In an interview with Bloomberg TV on Monday, McNealy said that Sun did ask Google for a license, as far as he can recall. That is evident from the e-mails discussed in the trial. He pointed to the 1,100 pages of documentation associated with the 37 Java APIs that Oracle is claiming are copyrighted (it was actually 11,000 pages).
"If the creator of a wall plug writes 1,100 pages of specifications on how that wall plug operates, and you use that documentation to plug into that wall, then maybe you stepped on some copyright," McNealy said in articulating his view on copyrights.
"Whoever owns the technology, whoever created it, can decide to make it free, open or licensable or not," McNealy said.
It seems that Sun made those decisions, and also a decision not to sue Google over Java, prior to Oracle coming into the picture. And, while Java creator James Gosling has said the patent suits are not in Sun's DNA, Sun did successfully sue Microsoft twice, once for a $20 million settlement involving infringing on Java intellectual property, and in 2004 for a patent and antitrust suit against Microsoft, resulting in a $1.95 billion payment to Sun.

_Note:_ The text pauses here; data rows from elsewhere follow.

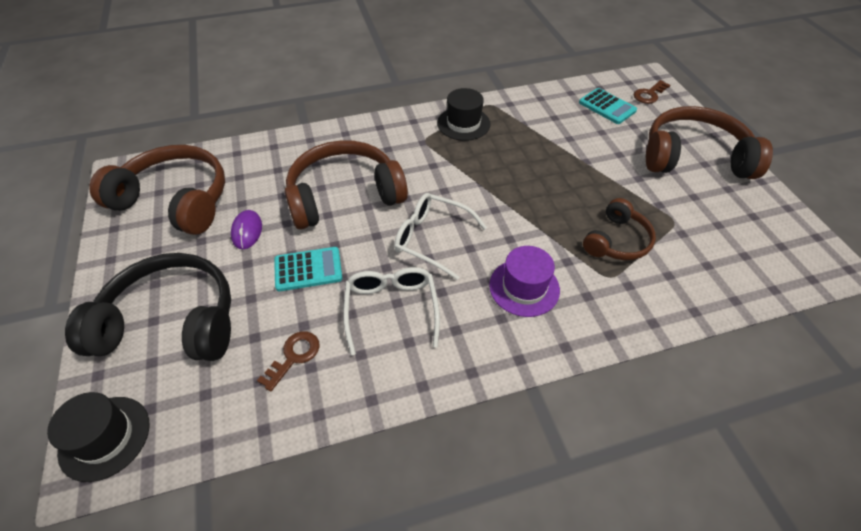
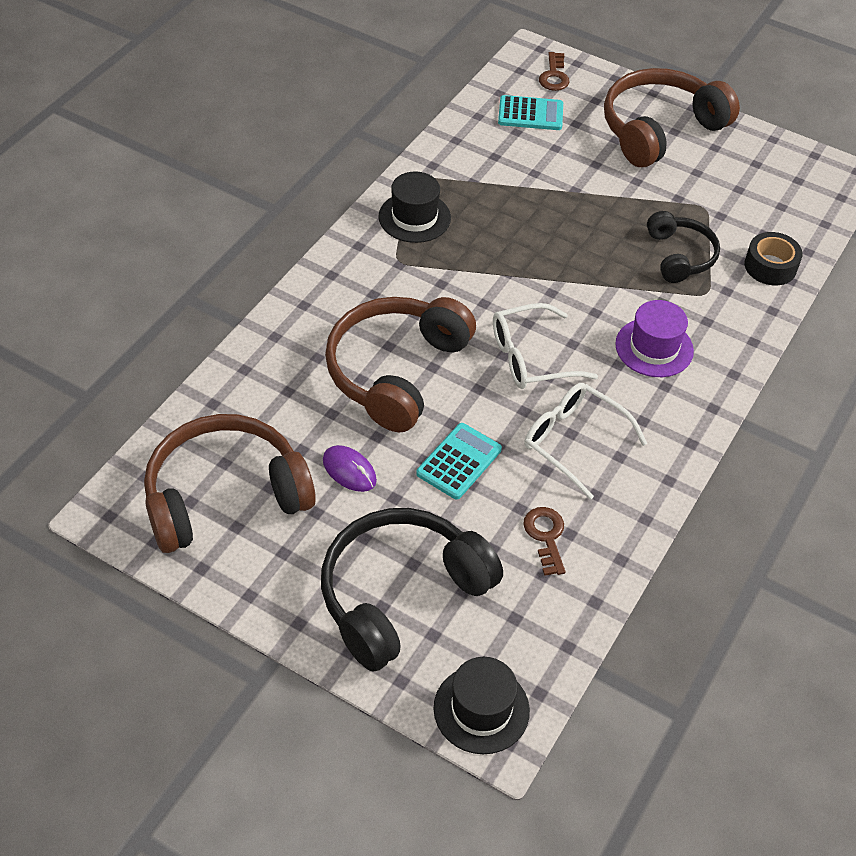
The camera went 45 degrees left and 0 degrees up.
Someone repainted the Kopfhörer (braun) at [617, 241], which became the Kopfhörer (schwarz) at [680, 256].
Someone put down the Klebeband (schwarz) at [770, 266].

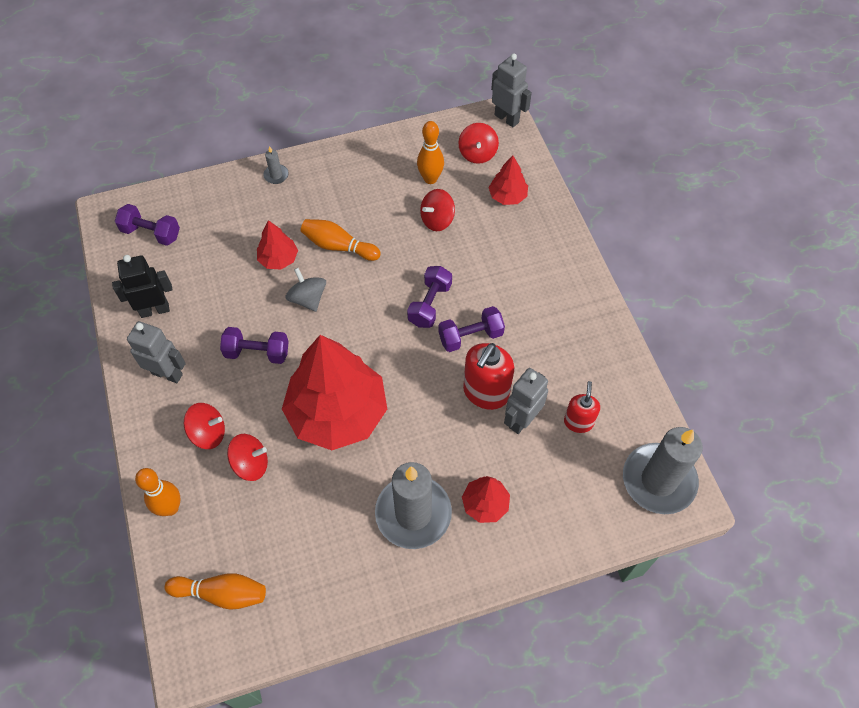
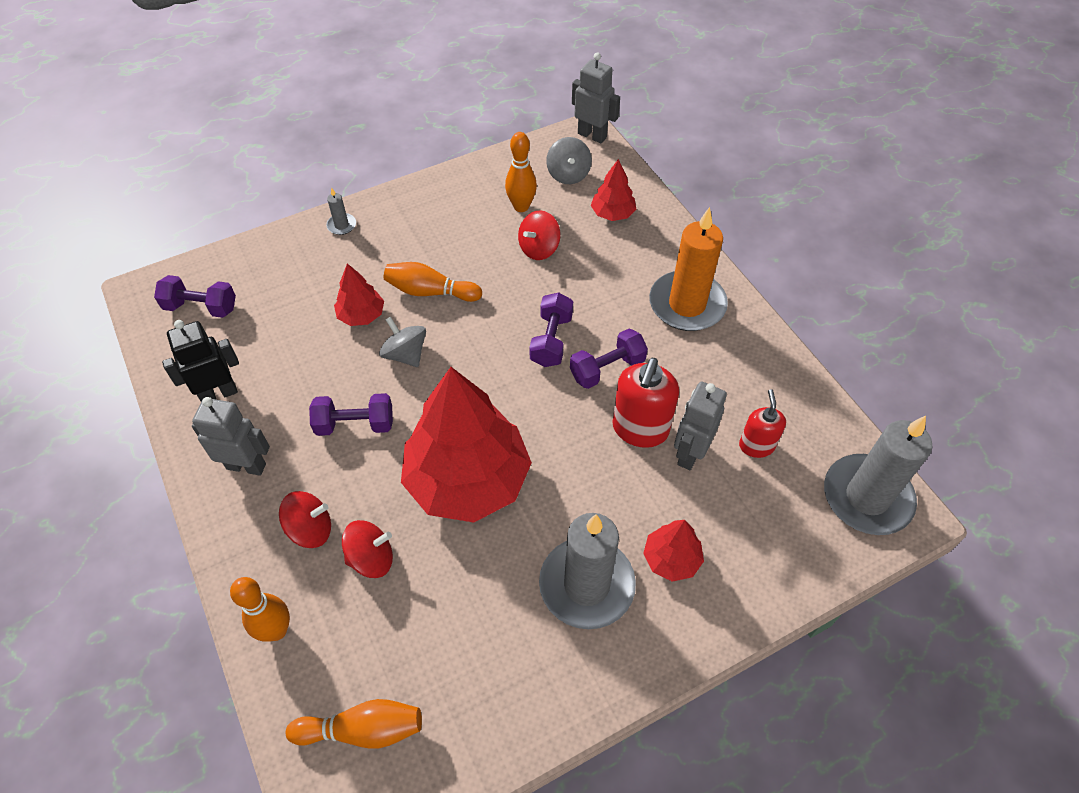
The camera went 10 degrees left and 5 degrees down.
Someone repainted the Kreisel (rot) at [477, 153], which became the Kreisel (grau) at [568, 174].
Someone put down the Kerze (orange) at [687, 304].

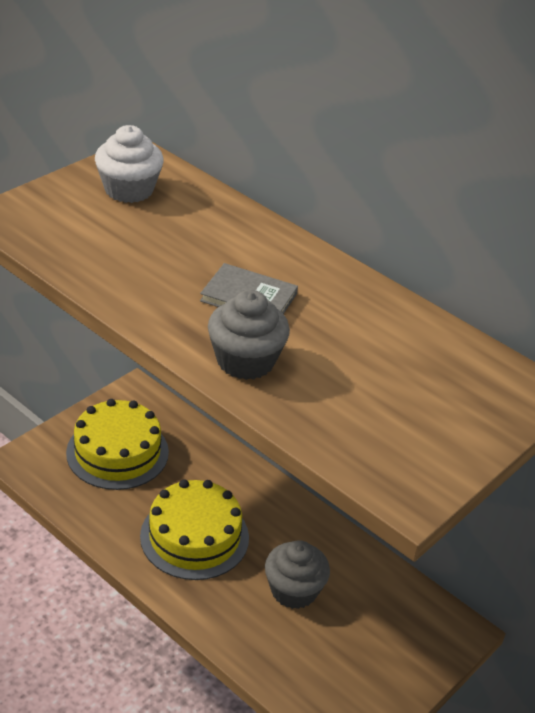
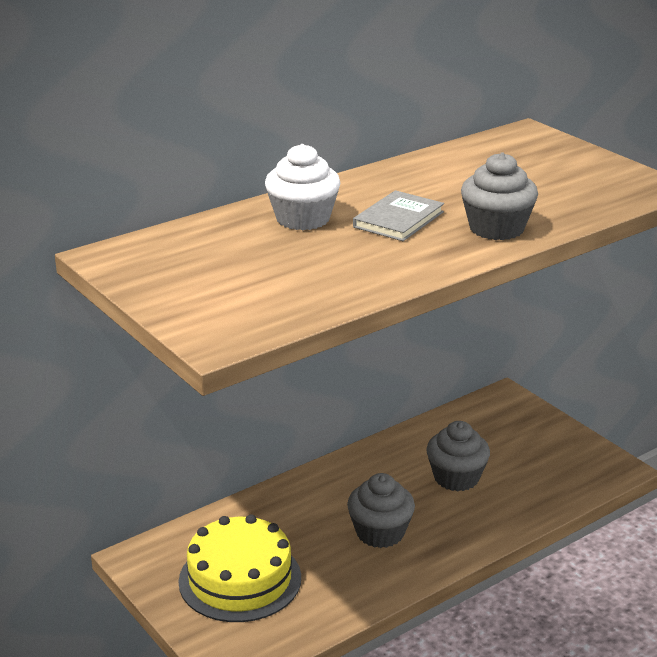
The camera went 75 degrees left and 10 degrees down.
Someone carried the Muffin (weiß) from [129, 190] to [303, 219].
Someone swapped the Kuchen (gelb) at [194, 536] for the Muffin (grau) at [380, 532].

In a blog post titled "Good Artists Copy, Great Artists Steal," from March 9, prior to Oracle suing Google on August 12, 2010, Schwartz made clear his business philosophy on open-software, patents and lawsuits:
I understand the value of patents -- offensively and, more importantly, for defensive purposes. Sun had a treasure trove of some of the internet's most valuable patents -- ranging from search to microelectronics -- so no one in the technology industry could come after us without fearing an expensive counter assault. And there's no defense like an obvious offense.
But for a technology company, going on offense with software patents seems like an act of desperation, relying on the courts instead of the marketplace. See Nokia's suit against Apple for a parallel example of frivolous litigation -- it hasn't slowed iPhone momentum (I'd argue it accelerated it). So I wonder who will be first to claim Apple's iPad is stepping on their IP... perhaps those that own the carcass of the tablet computing pioneer Go Corp.? Except that would be AT&T. Hm.
Having watched this movie play out many times, suing a competitor typically makes them more relevant, not less. Developers I know aren't getting less interested in Google's Android platform, they're getting more interested -- Apple's actions are enhancing that interest.
Between Apple and Google, carving out their independent futures and the smartphone market, and Microsoft's new mobile platform efforts, Sun and its mobile Java platform are getting left behind. Oracle is hoping that it can regain some dignity and revenue for Sun from its acquisition of Sun for $7.4 billion, in taking Google to court.